_Exercise instructions:_
Verbatim copy without images: repeat the records in full.

Dataset items
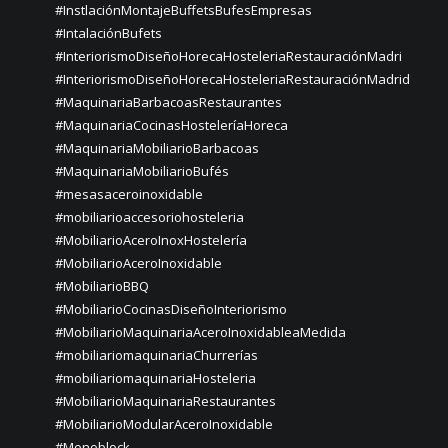
#InstlaciónMontajeBuffetsBufesEmpresas
#IntalaciónBufets
#InteriorismoDiseñoHorecaHosteleriaRestauraciónMadri
#InteriorismoDiseñoHorecaHosteleriaRestauraciónMadrid
#MaquinariaBarbacoasRestaurantes
#MaquinariaCocinasHosteleríaHoreca
#MaquinariaMobiliarioBarbacoas
#MaquinariaMobiliarioBufés
#mesasaceroinoxidable
#mobiliarioaccesoriohosteleria
#MobiliarioAceroInoxHostelería
#MobiliarioAceroInoxidable
#MobiliarioBBQ
#MobiliarioCocinasDiseñoInteriorismo
#MobiliarioMaquinariaAceroInoxidableaMedida
#mobiliariomaquinariaChurrerías
#mobiliariomaquinariaHosteleria
#MobiliarioMaquinariaRestaurantes
#MobiliarioModularAceroInoxidable
#Monoblock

_Written answer:_
#InstlaciónMontajeBuffetsBufesEmpresas
#IntalaciónBufets
#InteriorismoDiseñoHorecaHosteleriaRestauraciónMadri
#InteriorismoDiseñoHorecaHosteleriaRestauraciónMadrid
#MaquinariaBarbacoasRestaurantes
#MaquinariaCocinasHosteleríaHoreca
#MaquinariaMobiliarioBarbacoas
#MaquinariaMobiliarioBufés
#mesasaceroinoxidable
#mobiliarioaccesoriohosteleria
#MobiliarioAceroInoxHostelería
#MobiliarioAceroInoxidable
#MobiliarioBBQ
#MobiliarioCocinasDiseñoInteriorismo
#MobiliarioMaquinariaAceroInoxidableaMedida
#mobiliariomaquinariaChurrerías
#mobiliariomaquinariaHosteleria
#MobiliarioMaquinariaRestaurantes
#MobiliarioModularAceroInoxidable
#Monoblock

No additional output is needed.